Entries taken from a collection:
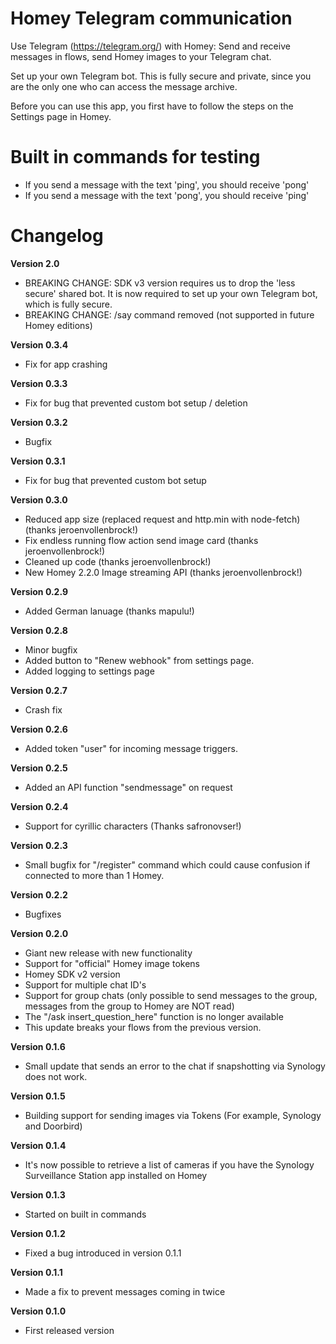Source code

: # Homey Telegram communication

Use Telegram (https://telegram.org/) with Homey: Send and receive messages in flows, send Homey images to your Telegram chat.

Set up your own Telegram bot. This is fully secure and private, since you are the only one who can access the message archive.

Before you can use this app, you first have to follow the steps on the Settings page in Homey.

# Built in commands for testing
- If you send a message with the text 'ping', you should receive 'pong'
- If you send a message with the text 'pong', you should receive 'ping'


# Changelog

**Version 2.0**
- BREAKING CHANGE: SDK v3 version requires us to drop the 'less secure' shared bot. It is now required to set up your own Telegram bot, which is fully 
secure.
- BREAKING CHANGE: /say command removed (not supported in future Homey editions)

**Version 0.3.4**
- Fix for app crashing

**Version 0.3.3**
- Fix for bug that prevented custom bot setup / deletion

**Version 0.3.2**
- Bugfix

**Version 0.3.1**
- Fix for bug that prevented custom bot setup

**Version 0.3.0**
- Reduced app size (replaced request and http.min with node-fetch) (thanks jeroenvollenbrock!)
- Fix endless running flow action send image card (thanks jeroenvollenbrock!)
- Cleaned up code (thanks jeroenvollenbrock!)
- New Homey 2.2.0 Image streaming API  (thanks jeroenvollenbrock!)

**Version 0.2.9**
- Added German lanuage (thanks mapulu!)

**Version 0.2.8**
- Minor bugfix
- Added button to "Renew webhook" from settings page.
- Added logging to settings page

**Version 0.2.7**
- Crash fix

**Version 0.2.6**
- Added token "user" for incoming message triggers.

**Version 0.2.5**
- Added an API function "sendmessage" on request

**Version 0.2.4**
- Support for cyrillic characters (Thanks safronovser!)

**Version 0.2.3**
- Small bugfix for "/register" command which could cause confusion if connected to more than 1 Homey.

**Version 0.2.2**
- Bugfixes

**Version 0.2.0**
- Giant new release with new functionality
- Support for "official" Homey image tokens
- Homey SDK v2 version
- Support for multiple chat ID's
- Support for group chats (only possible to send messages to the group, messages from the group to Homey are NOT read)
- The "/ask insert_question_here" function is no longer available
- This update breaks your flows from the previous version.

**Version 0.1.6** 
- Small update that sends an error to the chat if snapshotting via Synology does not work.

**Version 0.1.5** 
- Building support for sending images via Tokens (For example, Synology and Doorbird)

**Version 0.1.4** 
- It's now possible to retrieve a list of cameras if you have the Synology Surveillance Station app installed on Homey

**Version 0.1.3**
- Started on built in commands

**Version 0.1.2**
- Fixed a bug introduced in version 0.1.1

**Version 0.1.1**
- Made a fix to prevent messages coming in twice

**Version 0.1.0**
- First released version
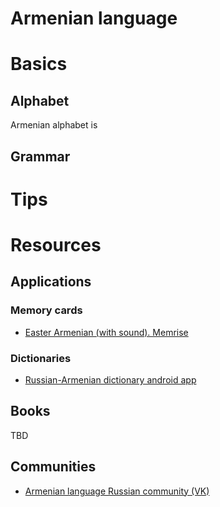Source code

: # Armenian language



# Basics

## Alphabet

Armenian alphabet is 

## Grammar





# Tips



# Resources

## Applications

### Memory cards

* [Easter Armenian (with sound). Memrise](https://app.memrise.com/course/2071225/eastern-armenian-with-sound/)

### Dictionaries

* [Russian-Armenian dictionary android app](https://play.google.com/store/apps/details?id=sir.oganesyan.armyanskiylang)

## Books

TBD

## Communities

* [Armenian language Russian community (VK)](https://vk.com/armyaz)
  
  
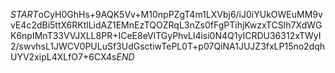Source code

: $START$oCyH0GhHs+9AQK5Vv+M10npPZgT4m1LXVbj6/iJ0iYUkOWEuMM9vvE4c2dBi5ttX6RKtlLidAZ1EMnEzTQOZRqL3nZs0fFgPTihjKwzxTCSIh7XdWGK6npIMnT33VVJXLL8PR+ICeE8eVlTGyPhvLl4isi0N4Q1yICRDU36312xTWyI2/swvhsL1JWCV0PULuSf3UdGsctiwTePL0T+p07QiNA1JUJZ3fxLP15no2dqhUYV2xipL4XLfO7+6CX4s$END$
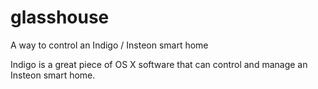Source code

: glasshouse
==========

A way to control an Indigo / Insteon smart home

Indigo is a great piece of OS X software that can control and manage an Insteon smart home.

DIRECTIONS FOR THIS TASK: Retype every record above exactly as written, but leave out the pictures.

WRITTEN SOLUTION:
Source code

: # Homey Telegram communication

Use Telegram (https://telegram.org/) with Homey: Send and receive messages in flows, send Homey images to your Telegram chat.

Set up your own Telegram bot. This is fully secure and private, since you are the only one who can access the message archive.

Before you can use this app, you first have to follow the steps on the Settings page in Homey.

# Built in commands for testing
- If you send a message with the text 'ping', you should receive 'pong'
- If you send a message with the text 'pong', you should receive 'ping'


# Changelog

**Version 2.0**
- BREAKING CHANGE: SDK v3 version requires us to drop the 'less secure' shared bot. It is now required to set up your own Telegram bot, which is fully 
secure.
- BREAKING CHANGE: /say command removed (not supported in future Homey editions)

**Version 0.3.4**
- Fix for app crashing

**Version 0.3.3**
- Fix for bug that prevented custom bot setup / deletion

**Version 0.3.2**
- Bugfix

**Version 0.3.1**
- Fix for bug that prevented custom bot setup

**Version 0.3.0**
- Reduced app size (replaced request and http.min with node-fetch) (thanks jeroenvollenbrock!)
- Fix endless running flow action send image card (thanks jeroenvollenbrock!)
- Cleaned up code (thanks jeroenvollenbrock!)
- New Homey 2.2.0 Image streaming API  (thanks jeroenvollenbrock!)

**Version 0.2.9**
- Added German lanuage (thanks mapulu!)

**Version 0.2.8**
- Minor bugfix
- Added button to "Renew webhook" from settings page.
- Added logging to settings page

**Version 0.2.7**
- Crash fix

**Version 0.2.6**
- Added token "user" for incoming message triggers.

**Version 0.2.5**
- Added an API function "sendmessage" on request

**Version 0.2.4**
- Support for cyrillic characters (Thanks safronovser!)

**Version 0.2.3**
- Small bugfix for "/register" command which could cause confusion if connected to more than 1 Homey.

**Version 0.2.2**
- Bugfixes

**Version 0.2.0**
- Giant new release with new functionality
- Support for "official" Homey image tokens
- Homey SDK v2 version
- Support for multiple chat ID's
- Support for group chats (only possible to send messages to the group, messages from the group to Homey are NOT read)
- The "/ask insert_question_here" function is no longer available
- This update breaks your flows from the previous version.

**Version 0.1.6** 
- Small update that sends an error to the chat if snapshotting via Synology does not work.

**Version 0.1.5** 
- Building support for sending images via Tokens (For example, Synology and Doorbird)

**Version 0.1.4** 
- It's now possible to retrieve a list of cameras if you have the Synology Surveillance Station app installed on Homey

**Version 0.1.3**
- Started on built in commands

**Version 0.1.2**
- Fixed a bug introduced in version 0.1.1

**Version 0.1.1**
- Made a fix to prevent messages coming in twice

**Version 0.1.0**
- First released version
Source code

: # Armenian language



# Basics

## Alphabet

Armenian alphabet is 

## Grammar





# Tips



# Resources

## Applications

### Memory cards

* [Easter Armenian (with sound). Memrise](https://app.memrise.com/course/2071225/eastern-armenian-with-sound/)

### Dictionaries

* [Russian-Armenian dictionary android app](https://play.google.com/store/apps/details?id=sir.oganesyan.armyanskiylang)

## Books

TBD

## Communities

* [Armenian language Russian community (VK)](https://vk.com/armyaz)
  
  
Source code

: $START$oCyH0GhHs+9AQK5Vv+M10npPZgT4m1LXVbj6/iJ0iYUkOWEuMM9vvE4c2dBi5ttX6RKtlLidAZ1EMnEzTQOZRqL3nZs0fFgPTihjKwzxTCSIh7XdWGK6npIMnT33VVJXLL8PR+ICeE8eVlTGyPhvLl4isi0N4Q1yICRDU36312xTWyI2/swvhsL1JWCV0PULuSf3UdGsctiwTePL0T+p07QiNA1JUJZ3fxLP15no2dqhUYV2xipL4XLfO7+6CX4s$END$
Source code

: glasshouse
==========

A way to control an Indigo / Insteon smart home

Indigo is a great piece of OS X software that can control and manage an Insteon smart home.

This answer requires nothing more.